Dulu ada sepuluh laki-laki yang ngelamar Mbah. Ada anak lurah, camat, dusun, RW, RT, kepala sekolah, macam-macam pokoknya. Mereka juga ganteng-ganteng. Kalau sekarang mungkin bisa ganti-ganti pacar, kalau dulu harus menentukan langsung, nggak boleh pacaran. Kalau kamu jadi Mbah, kamu milih anak siapa?" Filia mulai berpikir keras. Belum selesai ia menemukan jawaban karena dilemanya, sekarang ia harus memikirkan jawaban atas pertanyaan Mbah Uti.
"Kamu bingung, kan? Semakin dilema? Mbah Uti juga. Dari pada dilema, Mbah Uti pergi ke pasar beli gethuk lindri. Nongkrong lama di pasar makan gethuk. Setelah gethuk ke tujuh belas, eh Mbah Kakungmu yang tidak lain si penjual gethuk itu langsung melamar Mbah Uti. Mbah Kakungmu nggak janji yang neko-neko seperti yang lain. Ia Cuma janji untuk terus jualan gethuk untuk bisa nafkahi Mbah Uti. Terus Mbah Uti dilamar dengan gethuk lindri." Mbah Uti mengawang bernostalgia dengan kenangan masa mudanya. Ia bercerita dan tersenyum sendiri. Sedangkan cucunya terus makan gethuk hingga habis tak tersisa. Jika tidak disisihkan, gethuk pesanan pun juga dihabiskan.
Setelah kenyang dengan gethuk lindri, Filia merebahkan tubuhnya. Ia kembali mencari lowongan pekerjaan. Di sebuah situs lowongan kerja Filia mendapati sebuah pekerjaan yang belum pernah ia dengar sebelumnya, Pembina Sentra. Jika dilihat dari deskripsi pekerjaannya, pembina sentra adalah seseorang yang membantu masyarakat kecil untuk dapat membuka sebuah usaha mikro. Dengan kata lain, meski bagian dari karyawan bank, Filia tidak harus ngantor dan dapat terjun langsung dengan masyarakat. Pekerjaan ini hanya ada di Bank Merdeka.
"Pak, Filia coba melamar di sini. Ini gaji tetap," Filia menunjukan lowongan yang ia baca. "Jadi karyawan bank juga, Mak."
"Wah, iya. Coba deh, siapa tahu rejeki."
"Itu syaratnya kamu masuk semua." Emak dan Bapak sependapat kali ini.
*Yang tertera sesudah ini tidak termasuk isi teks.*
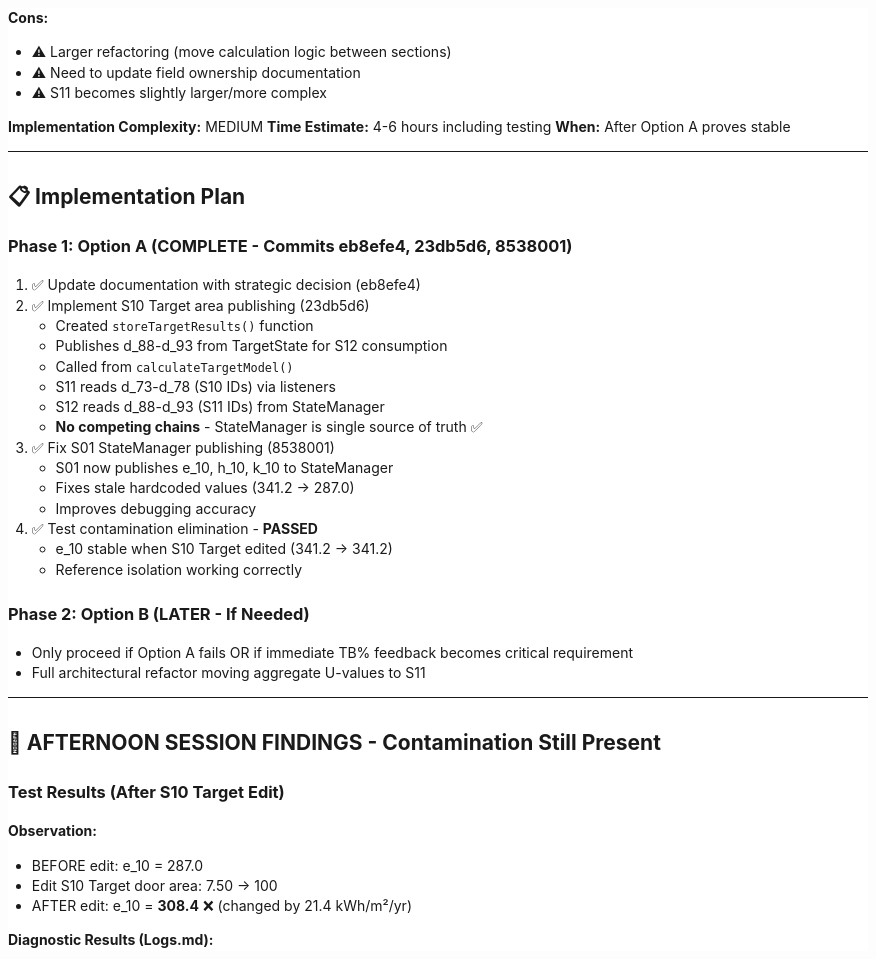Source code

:**Cons:**

- ⚠️ Larger refactoring (move calculation logic between sections)
- ⚠️ Need to update field ownership documentation
- ⚠️ S11 becomes slightly larger/more complex

**Implementation Complexity:** MEDIUM
**Time Estimate:** 4-6 hours including testing
**When:** After Option A proves stable

---

## 📋 Implementation Plan

### Phase 1: Option A (COMPLETE - Commits eb8efe4, 23db5d6, 8538001)

1. ✅ Update documentation with strategic decision (eb8efe4)
2. ✅ Implement S10 Target area publishing (23db5d6)
   - Created `storeTargetResults()` function
   - Publishes d_88-d_93 from TargetState for S12 consumption
   - Called from `calculateTargetModel()`
   - S11 reads d_73-d_78 (S10 IDs) via listeners
   - S12 reads d_88-d_93 (S11 IDs) from StateManager
   - **No competing chains** - StateManager is single source of truth ✅
3. ✅ Fix S01 StateManager publishing (8538001)
   - S01 now publishes e_10, h_10, k_10 to StateManager
   - Fixes stale hardcoded values (341.2 → 287.0)
   - Improves debugging accuracy
4. ✅ Test contamination elimination - **PASSED**
   - e_10 stable when S10 Target edited (341.2 → 341.2)
   - Reference isolation working correctly

### Phase 2: Option B (LATER - If Needed)

- Only proceed if Option A fails OR if immediate TB% feedback becomes critical requirement
- Full architectural refactor moving aggregate U-values to S11

---

## 🔴 AFTERNOON SESSION FINDINGS - Contamination Still Present

### Test Results (After S10 Target Edit)

**Observation:**

- BEFORE edit: e_10 = 287.0
- Edit S10 Target door area: 7.50 → 100
- AFTER edit: e_10 = **308.4** ❌ (changed by 21.4 kWh/m²/yr)

**Diagnostic Results (Logs.md):**
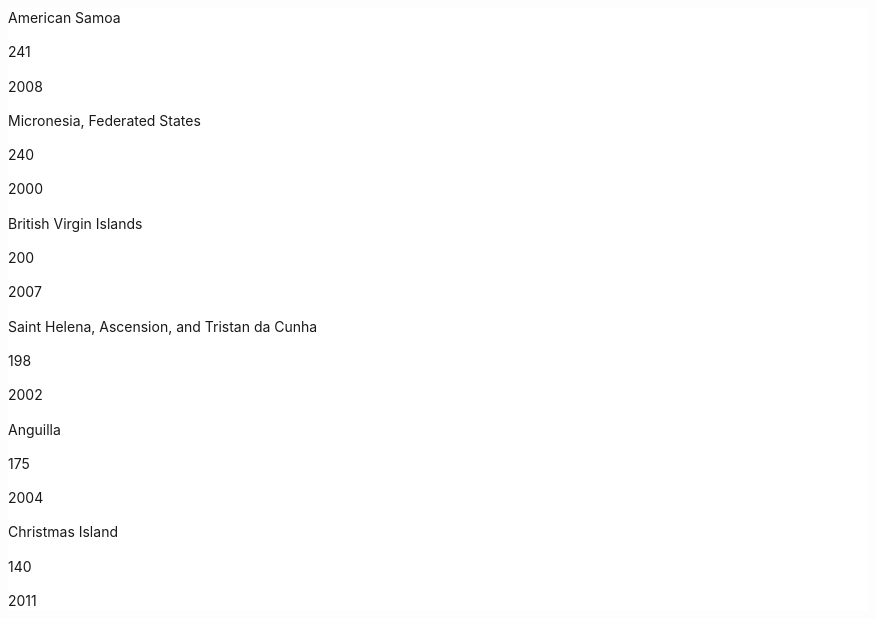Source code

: American Samoa


241


2008






Micronesia, Federated States


240


2000






British Virgin Islands


200


2007






Saint Helena, Ascension, and Tristan da Cunha


198


2002






Anguilla


175


2004






Christmas Island


140


2011





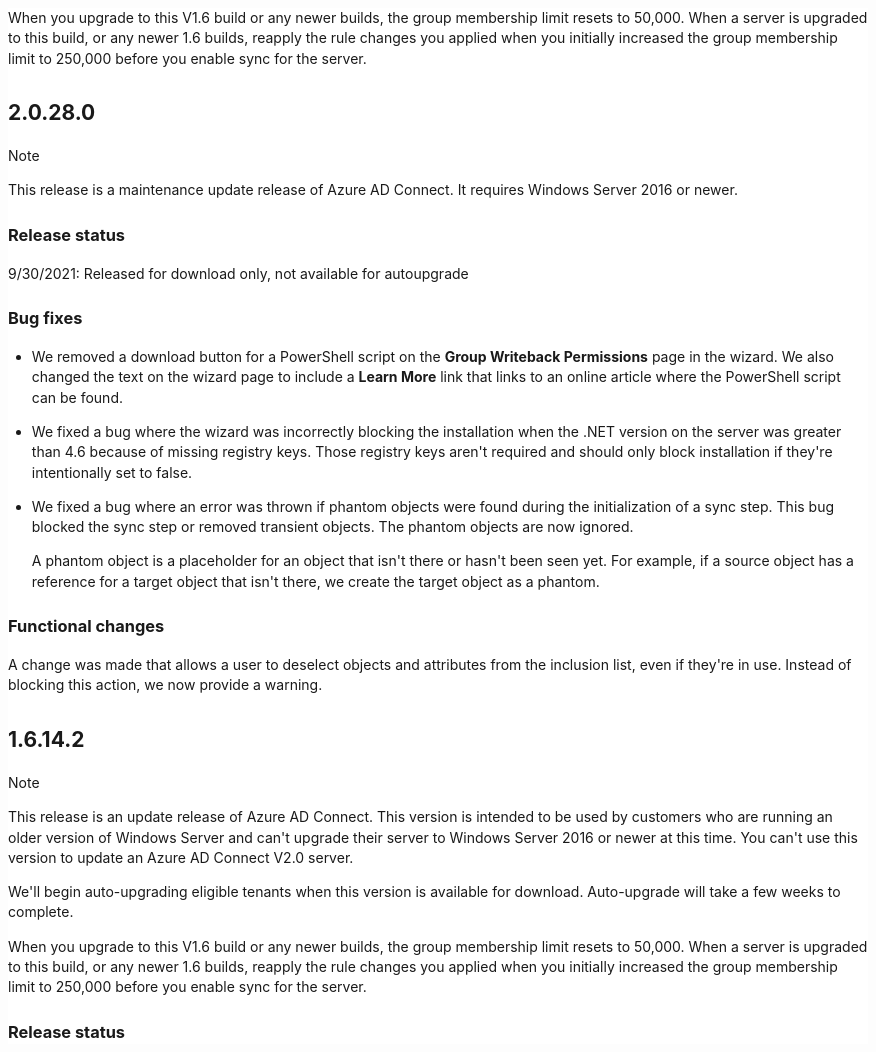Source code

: When you upgrade to this V1.6 build or any newer builds, the group membership limit resets to 50,000. When a server is upgraded to this build, or any newer 1.6 builds, reapply the rule changes you applied when you initially increased the group membership limit to 250,000 before you enable sync for the server.

## 2.0.28.0

> [!NOTE]
> This release is a maintenance update release of Azure AD Connect. It requires Windows Server 2016 or newer.

### Release status

9/30/2021: Released for download only, not available for autoupgrade

### Bug fixes

- We removed a download button for a PowerShell script on the **Group Writeback Permissions** page in the wizard. We also changed the text on the wizard page to include a **Learn More** link that links to an online article where the PowerShell script can be found.
- We fixed a bug where the wizard was incorrectly blocking the installation when the .NET version on the server was greater than 4.6 because of missing registry keys. Those registry keys aren't required and should only block installation if they're intentionally set to false.
- We fixed a bug where an error was thrown if phantom objects were found during the initialization of a sync step. This bug blocked the sync step or removed transient objects. The phantom objects are now ignored.

  A phantom object is a placeholder for an object that isn't there or hasn't been seen yet. For example, if a source object has a reference for a target object that isn't there, we create the target object as a phantom.

### Functional changes

A change was made that allows a user to deselect objects and attributes from the inclusion list, even if they're in use. Instead of blocking this action, we now provide a warning.

## 1.6.14.2

> [!NOTE]
> This release is an update release of Azure AD Connect. This version is intended to be used by customers who are running an older version of Windows Server and can't upgrade their server to Windows Server 2016 or newer at this time. You can't use this version to update an Azure AD Connect V2.0 server.

We'll begin auto-upgrading eligible tenants when this version is available for download. Auto-upgrade will take a few weeks to complete.

When you upgrade to this V1.6 build or any newer builds, the group membership limit resets to 50,000. When a server is upgraded to this build, or any newer 1.6 builds, reapply the rule changes you applied when you initially increased the group membership limit to 250,000 before you enable sync for the server.

### Release status
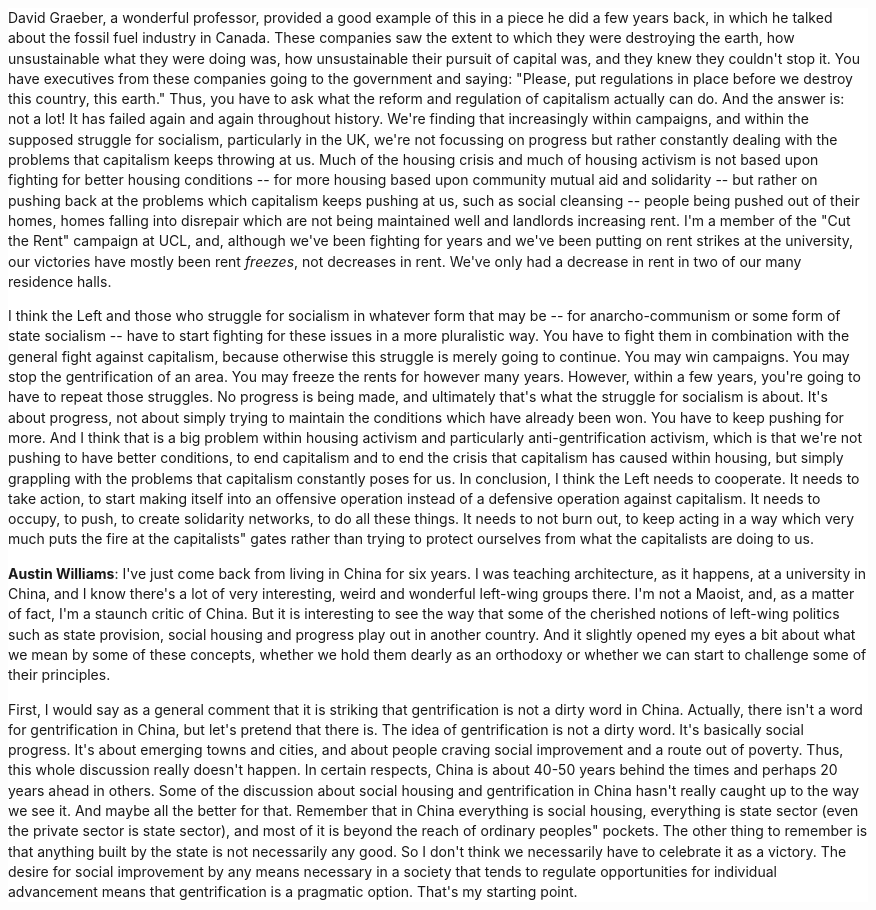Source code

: David Graeber, a wonderful professor, provided a good example of this in a piece he did a few years back, in which he talked about the fossil fuel industry in Canada. These companies saw the extent to which they were destroying the earth, how unsustainable what they were doing was, how unsustainable their pursuit of capital was, and they knew they couldn't stop it. You have executives from these companies going to the government and saying: "Please, put regulations in place before we destroy this country, this earth." Thus, you have to ask what the reform and regulation of capitalism actually can do. And the answer is: not a lot! It has failed again and again throughout history. We're finding that increasingly within campaigns, and within the supposed struggle for socialism, particularly in the UK, we're not focussing on progress but rather constantly dealing with the problems that capitalism keeps throwing at us. Much of the housing crisis and much of housing activism is not based upon fighting for better housing conditions -- for more housing based upon community mutual aid and solidarity -- but rather on pushing back at the problems which capitalism keeps pushing at us, such as social cleansing -- people being pushed out of their homes, homes falling into disrepair which are not being maintained well and landlords increasing rent. I'm a member of the "Cut the Rent" campaign at UCL, and, although we've been fighting for years and we've been putting on rent strikes at the university, our victories have mostly been rent _freezes_, not decreases in rent. We've only had a decrease in rent in two of our many residence halls.

I think the Left and those who struggle for socialism in whatever form that may be -- for anarcho-communism or some form of state socialism -- have to start fighting for these issues in a more pluralistic way. You have to fight them in combination with the general fight against capitalism, because otherwise this struggle is merely going to continue. You may win campaigns. You may stop the gentrification of an area. You may freeze the rents for however many years. However, within a few years, you're going to have to repeat those struggles. No progress is being made, and ultimately that's what the struggle for socialism is about. It's about progress, not about simply trying to maintain the conditions which have already been won. You have to keep pushing for more. And I think that is a big problem within housing activism and particularly anti-gentrification activism, which is that we're not pushing to have better conditions, to end capitalism and to end the crisis that capitalism has caused within housing, but simply grappling with the problems that capitalism constantly poses for us. In conclusion, I think the Left needs to cooperate. It needs to take action, to start making itself into an offensive operation instead of a defensive operation against capitalism. It needs to occupy, to push, to create solidarity networks, to do all these things. It needs to not burn out, to keep acting in a way which very much puts the fire at the capitalists" gates rather than trying to protect ourselves from what the capitalists are doing to us.

**Austin Williams**: I've just come back from living in China for six years. I was teaching architecture, as it happens, at a university in China, and I know there's a lot of very interesting, weird and wonderful left-wing groups there. I'm not a Maoist, and, as a matter of fact, I'm a staunch critic of China. But it is interesting to see the way that some of the cherished notions of left-wing politics such as state provision, social housing and progress play out in another country. And it slightly opened my eyes a bit about what we mean by some of these concepts, whether we hold them dearly as an orthodoxy or whether we can start to challenge some of their principles.

First, I would say as a general comment that it is striking that gentrification is not a dirty word in China. Actually, there isn't a word for gentrification in China, but let's pretend that there is. The idea of gentrification is not a dirty word. It's basically social progress. It's about emerging towns and cities, and about people craving social improvement and a route out of poverty. Thus, this whole discussion really doesn't happen. In certain respects, China is about 40-50 years behind the times and perhaps 20 years ahead in others. Some of the discussion about social housing and gentrification in China hasn't really caught up to the way we see it. And maybe all the better for that. Remember that in China everything is social housing, everything is state sector (even the private sector is state sector), and most of it is beyond the reach of ordinary peoples" pockets. The other thing to remember is that anything built by the state is not necessarily any good. So I don't think we necessarily have to celebrate it as a victory. The desire for social improvement by any means necessary in a society that tends to regulate opportunities for individual advancement means that gentrification is a pragmatic option. That's my starting point.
Tidak ada yang perlu diperdebatkan lagi.
Filia senang karena ia tidak lagi perlu dilema. Apa yang dialaminya hampir sama dengan yang pernah dialami Mbah Uti. Mungkin benar kata, Mbah. Gethuk lindri bisa menghilangkan dilema, pikirnya.
Sejak saat itu, Filia semakin menyukai gethuk lindri Mbah Uti. Di dalam brand gethuk lindri Mbah Uti, Filia memberikan tambahan sentuhan. Ia menuliskan, GETHUK LINDRI MBAH UTI: ENAK, SEHAT, MURAH, DAN DAPAT MEMECAHKAN SEGALA DILEMA.